In Bochum blieb es nicht nur beim netten Meinungsaustausch, sondern die Verbände verständigten sich sogar auf eine gemeinsame Erklärung zur Stärkung der Freien Szene. Konkret: Die wolkig-guten Worte im Koalitionsvertrag zum Thema Kultur sollen nachzählbare Folgen haben. So sollen die Mittel des Fonds Darstellende Künste, der bundesweit Produktionen der Freien Szene fördert, von 1,1 Mio. Euro zunächst auf 2 Mio. in 2018 und auf 3 Mio. im Jahr darauf erhöht werden. Soweit die gemeinsame Position. Was gut klingt, muss noch nicht gut sein. Es ist ein erster Schritt. Weit dringlicher wäre eine mehrjährigen Förderung von Gruppen und Künstlern oder die Einrichtung eines bundesweiten Netzwerkes von gut ausgestatteten und auskömmlich finanzierten Spielstätten der Freien Szene bis in die Mittelstädte hinunter.

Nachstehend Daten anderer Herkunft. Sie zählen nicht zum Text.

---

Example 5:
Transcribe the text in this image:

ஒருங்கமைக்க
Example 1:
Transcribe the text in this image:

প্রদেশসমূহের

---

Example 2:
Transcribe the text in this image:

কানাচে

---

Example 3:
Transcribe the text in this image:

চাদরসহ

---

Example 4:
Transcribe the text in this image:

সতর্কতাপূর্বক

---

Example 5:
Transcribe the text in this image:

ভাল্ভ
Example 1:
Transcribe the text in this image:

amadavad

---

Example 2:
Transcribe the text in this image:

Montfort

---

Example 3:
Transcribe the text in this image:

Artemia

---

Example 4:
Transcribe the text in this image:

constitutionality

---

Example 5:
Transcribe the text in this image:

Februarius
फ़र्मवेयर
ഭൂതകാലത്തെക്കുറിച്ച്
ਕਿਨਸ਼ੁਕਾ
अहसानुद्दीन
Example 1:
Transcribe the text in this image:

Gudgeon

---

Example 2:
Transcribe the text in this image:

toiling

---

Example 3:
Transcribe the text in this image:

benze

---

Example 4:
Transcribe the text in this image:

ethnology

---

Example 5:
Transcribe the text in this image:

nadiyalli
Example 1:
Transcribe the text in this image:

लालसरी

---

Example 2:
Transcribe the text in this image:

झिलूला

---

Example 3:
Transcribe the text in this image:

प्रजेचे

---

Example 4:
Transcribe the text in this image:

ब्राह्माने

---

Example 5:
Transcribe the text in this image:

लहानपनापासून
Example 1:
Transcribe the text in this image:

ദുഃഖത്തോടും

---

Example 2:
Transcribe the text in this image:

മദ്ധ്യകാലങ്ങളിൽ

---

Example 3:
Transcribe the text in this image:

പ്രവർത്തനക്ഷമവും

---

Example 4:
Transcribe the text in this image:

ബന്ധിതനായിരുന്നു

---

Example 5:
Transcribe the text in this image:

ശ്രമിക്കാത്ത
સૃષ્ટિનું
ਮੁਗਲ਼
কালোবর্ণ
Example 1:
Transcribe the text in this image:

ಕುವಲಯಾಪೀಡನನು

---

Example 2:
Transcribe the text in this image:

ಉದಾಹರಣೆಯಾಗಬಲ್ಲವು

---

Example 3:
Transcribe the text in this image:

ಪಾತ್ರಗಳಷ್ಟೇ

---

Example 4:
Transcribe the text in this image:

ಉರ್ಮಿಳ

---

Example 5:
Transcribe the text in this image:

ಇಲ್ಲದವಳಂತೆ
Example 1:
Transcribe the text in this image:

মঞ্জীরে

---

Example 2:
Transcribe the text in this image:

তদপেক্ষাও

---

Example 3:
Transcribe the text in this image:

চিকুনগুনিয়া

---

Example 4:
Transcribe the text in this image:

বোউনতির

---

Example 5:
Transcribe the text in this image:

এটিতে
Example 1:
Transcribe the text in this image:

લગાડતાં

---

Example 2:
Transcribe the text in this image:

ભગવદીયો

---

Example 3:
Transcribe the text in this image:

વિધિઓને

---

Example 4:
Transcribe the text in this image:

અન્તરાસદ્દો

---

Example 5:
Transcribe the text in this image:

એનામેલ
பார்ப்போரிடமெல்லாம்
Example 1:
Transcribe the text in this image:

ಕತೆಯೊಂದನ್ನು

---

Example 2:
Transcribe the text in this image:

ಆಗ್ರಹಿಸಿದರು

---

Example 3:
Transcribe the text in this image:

Wie viele Lichtjahre die Freie Szene von sozialer Absicherung und angemessener Finanzierung entfernt ist, zeigt der parallel zum Treffen in Bochum verkündete Tarifabschluss für die Künstler an Stadt- und Staatstheatern. Der Deutsche Bühnenverein, die GDBA und die Deutsche Orchestervereinigung (DOV) gaben bekannt, dass man den Tarifabschluss des öffentlichen Dienstes für 2018 folgen wolle. Was sollten sie auch sonst tun. Danach erhalten die Künstler an den Theatern zwischen 2,2 und 3,5 Prozent mehr Lohn. Das gilt allerdings nicht für alle gleichermaßen. In Hessen sieht es etwas schlechter aus, für andere etwas besser. Doch der Tarifabschluss des Öffentlichen Dienstes ist wiederum nicht zu vergleichen mit dem Tarifabschluss der IG Metall über 4,3 Prozent für die Mitarbeiter der Metall- und Elektroindustrie. So gleicht sich alles aus. Wunder in der Freien Szene jedenfalls dauern dann doch etwas länger.